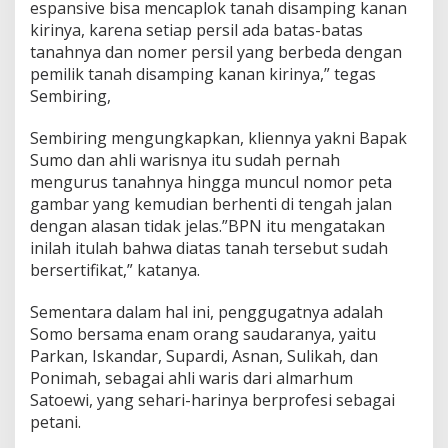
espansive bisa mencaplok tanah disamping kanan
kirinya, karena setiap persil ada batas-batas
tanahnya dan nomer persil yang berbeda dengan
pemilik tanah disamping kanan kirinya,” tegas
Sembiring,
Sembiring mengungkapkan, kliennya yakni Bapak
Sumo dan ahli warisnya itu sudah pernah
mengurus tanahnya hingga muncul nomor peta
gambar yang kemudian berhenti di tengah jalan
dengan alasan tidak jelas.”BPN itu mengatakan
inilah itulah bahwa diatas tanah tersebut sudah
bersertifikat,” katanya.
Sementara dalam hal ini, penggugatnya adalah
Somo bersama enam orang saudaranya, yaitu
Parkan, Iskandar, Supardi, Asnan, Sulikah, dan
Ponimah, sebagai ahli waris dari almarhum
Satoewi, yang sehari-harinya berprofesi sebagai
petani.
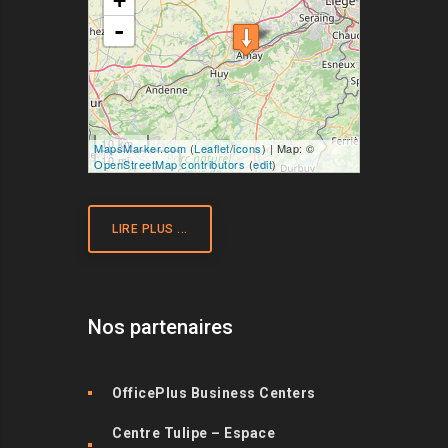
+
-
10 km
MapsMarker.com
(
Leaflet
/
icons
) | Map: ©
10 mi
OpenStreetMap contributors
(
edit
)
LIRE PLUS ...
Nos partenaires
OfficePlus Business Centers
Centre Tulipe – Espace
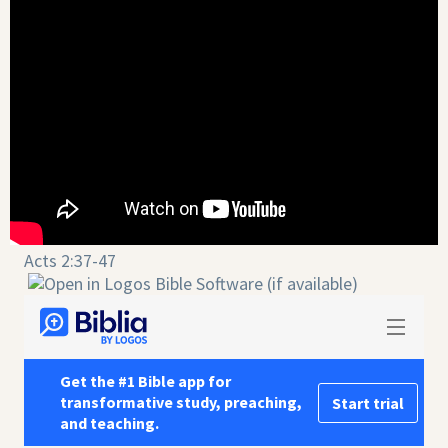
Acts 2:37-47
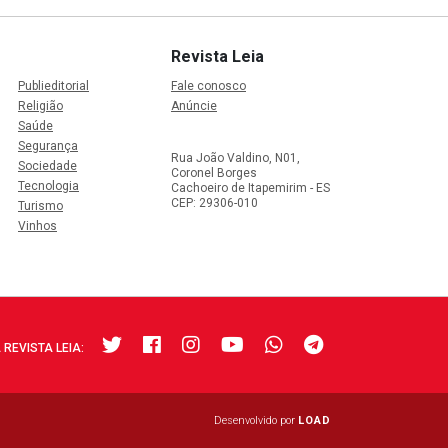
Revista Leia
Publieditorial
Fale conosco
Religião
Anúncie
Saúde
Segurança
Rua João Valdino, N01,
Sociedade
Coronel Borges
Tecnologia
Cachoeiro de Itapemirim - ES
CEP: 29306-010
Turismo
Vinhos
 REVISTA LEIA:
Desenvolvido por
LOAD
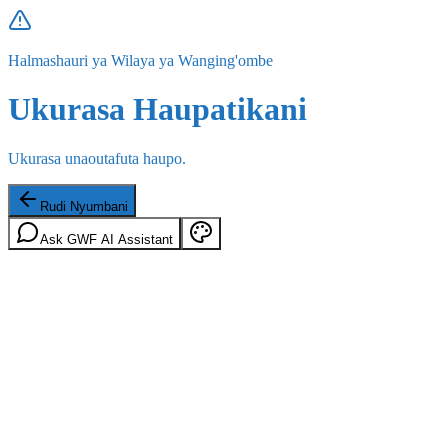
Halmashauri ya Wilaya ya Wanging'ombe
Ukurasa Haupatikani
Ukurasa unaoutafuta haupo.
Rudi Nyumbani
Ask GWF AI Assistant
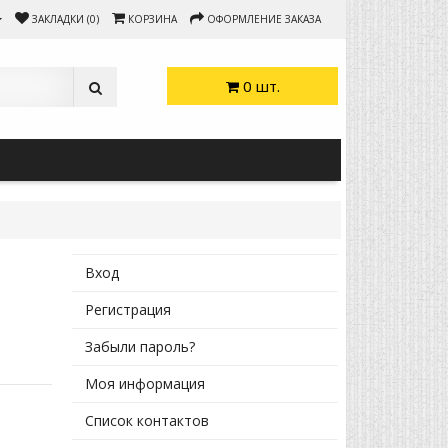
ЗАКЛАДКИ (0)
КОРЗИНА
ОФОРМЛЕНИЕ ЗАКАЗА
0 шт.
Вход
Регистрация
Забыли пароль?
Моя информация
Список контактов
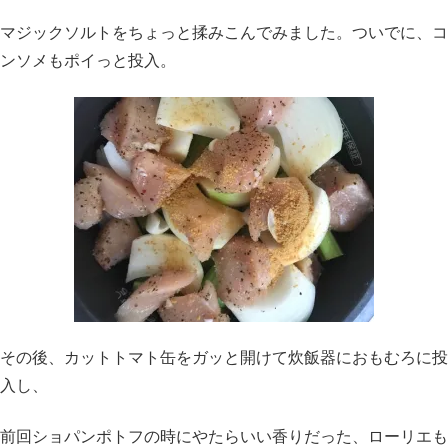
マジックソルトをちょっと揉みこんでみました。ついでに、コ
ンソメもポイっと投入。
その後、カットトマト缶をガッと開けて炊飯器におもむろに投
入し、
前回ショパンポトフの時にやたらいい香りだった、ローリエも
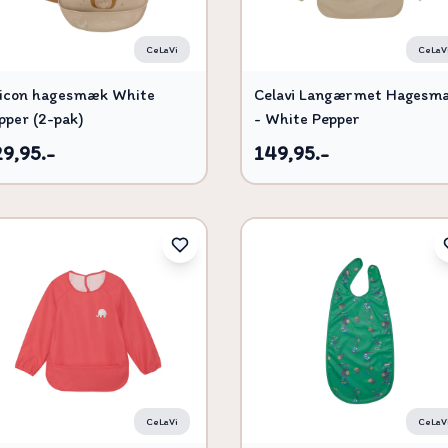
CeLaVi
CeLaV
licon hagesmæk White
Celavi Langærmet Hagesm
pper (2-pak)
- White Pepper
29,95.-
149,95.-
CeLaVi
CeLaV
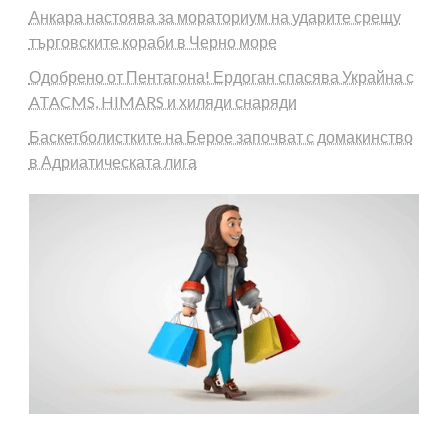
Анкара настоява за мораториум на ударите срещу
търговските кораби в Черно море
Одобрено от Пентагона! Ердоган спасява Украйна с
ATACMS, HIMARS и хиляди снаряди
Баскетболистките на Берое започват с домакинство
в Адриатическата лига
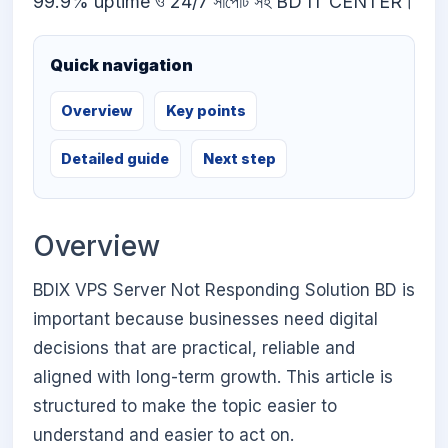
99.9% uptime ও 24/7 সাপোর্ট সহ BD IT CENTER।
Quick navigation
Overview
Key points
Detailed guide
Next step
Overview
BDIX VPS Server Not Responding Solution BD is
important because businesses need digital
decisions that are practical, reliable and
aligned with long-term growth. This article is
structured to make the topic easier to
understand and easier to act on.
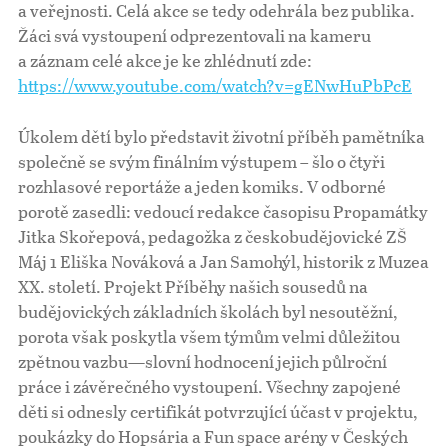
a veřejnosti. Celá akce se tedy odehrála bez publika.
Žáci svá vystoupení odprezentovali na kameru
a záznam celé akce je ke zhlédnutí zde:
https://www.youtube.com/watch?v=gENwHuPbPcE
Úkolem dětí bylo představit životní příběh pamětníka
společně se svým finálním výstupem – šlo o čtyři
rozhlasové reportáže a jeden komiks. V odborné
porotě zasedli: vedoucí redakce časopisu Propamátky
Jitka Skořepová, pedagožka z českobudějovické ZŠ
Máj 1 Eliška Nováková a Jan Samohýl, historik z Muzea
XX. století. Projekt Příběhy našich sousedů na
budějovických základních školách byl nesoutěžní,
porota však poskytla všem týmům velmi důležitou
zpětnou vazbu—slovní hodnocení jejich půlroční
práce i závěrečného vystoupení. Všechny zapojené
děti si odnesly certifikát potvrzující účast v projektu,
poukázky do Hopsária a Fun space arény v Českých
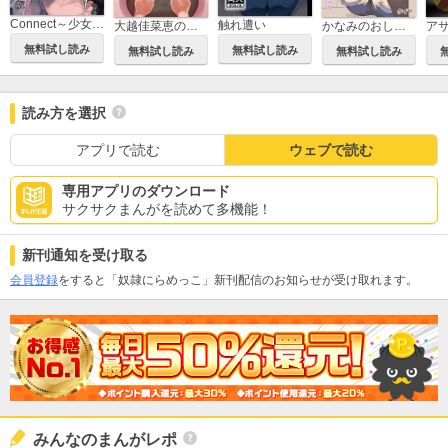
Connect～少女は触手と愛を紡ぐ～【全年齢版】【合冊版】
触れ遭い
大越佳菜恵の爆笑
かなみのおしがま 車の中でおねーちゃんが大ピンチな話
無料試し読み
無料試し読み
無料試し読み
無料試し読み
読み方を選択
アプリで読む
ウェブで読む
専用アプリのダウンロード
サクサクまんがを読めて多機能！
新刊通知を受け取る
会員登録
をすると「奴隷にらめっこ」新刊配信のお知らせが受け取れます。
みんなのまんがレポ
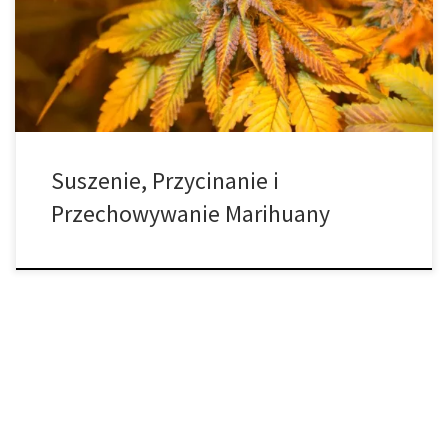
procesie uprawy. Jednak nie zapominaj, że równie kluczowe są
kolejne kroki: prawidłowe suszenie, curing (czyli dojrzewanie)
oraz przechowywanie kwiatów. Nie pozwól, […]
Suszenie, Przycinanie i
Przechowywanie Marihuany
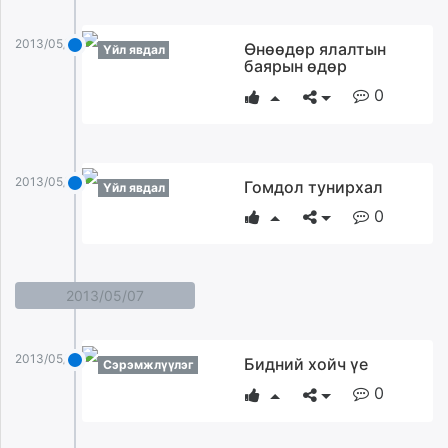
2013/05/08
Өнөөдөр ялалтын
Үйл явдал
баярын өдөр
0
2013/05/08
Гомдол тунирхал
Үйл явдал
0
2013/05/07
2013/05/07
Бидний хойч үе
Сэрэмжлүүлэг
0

* _Problem to work on_:
Take every line above where "kirinya" appears and copy it.

* _Written response_:
kirinya, karena setiap persil ada batas-batas
pemilik tanah disamping kanan kirinya,” tegas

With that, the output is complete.